Challenge 1: Vendor lock-in

Meanwhile, established businesses are carefully assessing risks and opportunities as they continue to invest in XaaS services. Shifting the burden of operational responsibility for essential services or infrastructure can also imply dependency on those services and that infrastructure.

Vendor lock-in is not a problem new to XaaS. In fact, some of the biggest names in cloud computing, like Oracle and IBM, were infamous in the pre-cloud past for imposing draconian licensing arrangements. One of the great advantages of XaaS, we’re told, is the ability to pay for what you need as a subscription.

But operational and engineering complexities can increase dramatically for businesses that absolutely must remain agnostic to any one specific vendor’s cloud services. The corporate trend to hybrid cloud strategies is accelerating the growth of more cloud-agnostic services from hyperscalers, with services like Microsoft Azure Arc and Google’s Anthos. 

Challenge 2: Service uptime 

Moving from your own data center to the cloud means depending on someone else’s data center instead. Hyperscalers and large data centers measure their downtime in fractions of a thousandth of one percent. But as the entire world moves to the cloud, when failures happen, everyone tends to notice.

It’s often front-page news when it happens, as it did when a regional AWS outage disrupted businesses for several hours after an internal network update failed. Businesses affected included Amazon’s own delivery network. 

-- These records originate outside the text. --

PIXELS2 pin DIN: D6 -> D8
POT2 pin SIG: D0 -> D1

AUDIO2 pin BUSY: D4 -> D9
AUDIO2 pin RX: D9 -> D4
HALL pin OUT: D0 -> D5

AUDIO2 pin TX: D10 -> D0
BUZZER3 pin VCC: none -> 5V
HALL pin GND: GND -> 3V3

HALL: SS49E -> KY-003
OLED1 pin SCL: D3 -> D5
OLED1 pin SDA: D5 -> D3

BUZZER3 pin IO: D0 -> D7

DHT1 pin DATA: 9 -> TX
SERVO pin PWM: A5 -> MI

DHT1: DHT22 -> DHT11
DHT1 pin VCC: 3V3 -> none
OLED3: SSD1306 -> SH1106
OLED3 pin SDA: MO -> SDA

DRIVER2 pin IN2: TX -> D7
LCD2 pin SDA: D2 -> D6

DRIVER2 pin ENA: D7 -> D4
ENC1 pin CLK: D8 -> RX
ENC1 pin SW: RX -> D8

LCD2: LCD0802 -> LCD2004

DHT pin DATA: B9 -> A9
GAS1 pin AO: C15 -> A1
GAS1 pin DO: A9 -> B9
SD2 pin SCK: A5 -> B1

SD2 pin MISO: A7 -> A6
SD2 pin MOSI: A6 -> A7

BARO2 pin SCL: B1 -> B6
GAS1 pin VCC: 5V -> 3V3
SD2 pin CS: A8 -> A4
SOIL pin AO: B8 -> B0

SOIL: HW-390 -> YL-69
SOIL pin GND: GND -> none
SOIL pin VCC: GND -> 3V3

The relentless pace of commerce outstrips any potential shortfalls. However, even telecom network outages have gone up during the pandemic, but they aren’t necessarily impacting users, according to a report from ThousandEye

Challenge 3: Keeping data safe

Information security and data sovereignty is also top of mind both for enterprises and governments at a time when many regions around the world are undergoing significant digitalization efforts both on municipal and business levels. 

This is driving the hybrid cloud trend, as enterprises, hyperscalers and carriers focus on providing options to meet specific enterprise security requirements and regional data sovereignty regulations.

This is happening against the backdrop of a tectonic shift in labor, as pandemic-rattled workers demand hybrid solutions that enable them to work either entirely from home or some mix of home and the office. Businesses are increasingly challenged to protect the data security of their workers outside of the typical “hub and spoke” security model: not efficient when work is everywhere.

That’s driving the uptake of more advanced cloud security software and platforms. It isn’t lost on lawmakers, either. American government officials want more accountability and better security from tech stakeholders, especially in areas like managing open-source software which the tech industry depends on.